Asda’s equal pay tribunal ruling

Today’s Tribunal ruling in the long running ASDA equal pay litigation could give rise to a £1.2 billion pay out and a significant increase in these types of claims in the private sector.

The lowdown on Equal Pay Claims

The Equality Act 2010 states that men and women in the same employment performing equal work must receive equal pay, unless a difference in pay can be “justified”. There is no minimum service requirement to acquire this right.

Equal pay applies to all contractual terms, not just basic pay, and can include things like  non-discretionary bonuses, and benefits.

It does not matter how long they have been employed or whether they have a full time, part time, fixed term, zero hours or casual contract.

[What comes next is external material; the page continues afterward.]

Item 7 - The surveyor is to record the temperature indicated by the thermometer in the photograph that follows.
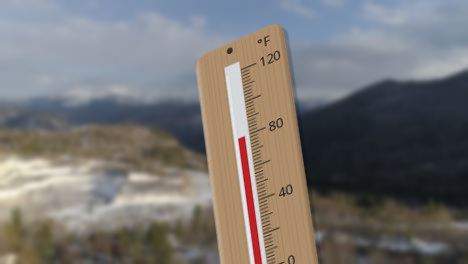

There are three kinds of equal work:

  • like work is the same or broadly similar. It involves similar tasks which require similar knowledge and skills, and any differences in the work are not of practical importance.

  • work rated as equivalent has been rated under a valid job evaluation scheme as being of equal value in terms of how demanding it is.

  • work of equal value is not similar and has not been rated as equivalent but is of equal value in terms of demands such as effort, skill and decision-making.

If a woman proves that she is doing equal work to a man, there is a legal presumption that any difference in their pay is because of their sex, unless the employer can show that a ‘material factor’ explains the difference.

A material factor must:

  • be a genuine reason for the difference in pay

  • cause the difference in pay

  • be significant and relevant

  • explain the pay difference with ‘particularity’ - this means the employer must be able to show how each factor was assessed and how it applied in the woman’s specific case

  • not be tainted by direct or indirect sex discrimination

What did the Tribunal decide?

The ASDA claim was brought back in 2014 by 60,000 staff.  It concerns predominantly female staff on the shop floor raising the complaint that they are paid substantially less than their male comparators in distribution centres.  Today’s ruling confirms that 12 of the 14 ‘lead claimants’ undertake work of ‘equal value’ to their male comparators.  Unless ASDA can demonstrate that the difference in pay was for a justifiable non-discriminatory reason, this will give rise to significant back pay awards across many of the claimants involved in this litigation.  If successful at this final stage, it would be the largest private sector equal pay claim to date.

Why is the finding important?

This litigation is a good example of the expansive nature of equal pay claims. Not only have the claimants in this case succeeded in comparing themselves to male workers who are not doing the same job as them; they are also comparing themselves to workers in different establishments within ASDA.  Further the claimants are entitled to compare terms with what a hypothetical comparator would have been paid if they had worked at the same location as them.

What steps should employers be taking?

Given the size of the possible pay out in this case and how widely it is being reported, it is likely that similar claims will follow both in the high street and across a number of different industries.  Only in August of last year Next shop workers won a six year equal pay battle. 

Annual pay gap reporting requirements for larger employers may act as a basis for bringing these sorts of claims.  Getting out ahead of this trend is therefore crucial.

All employers with large numbers of staff, particularly across lots of different sites, should be reviewing their pay practices.  Where differences in pay between men and women both within single sites and across multiple sites are identified, employers should consider whether the difference is justified and if not, take action to remedy the position.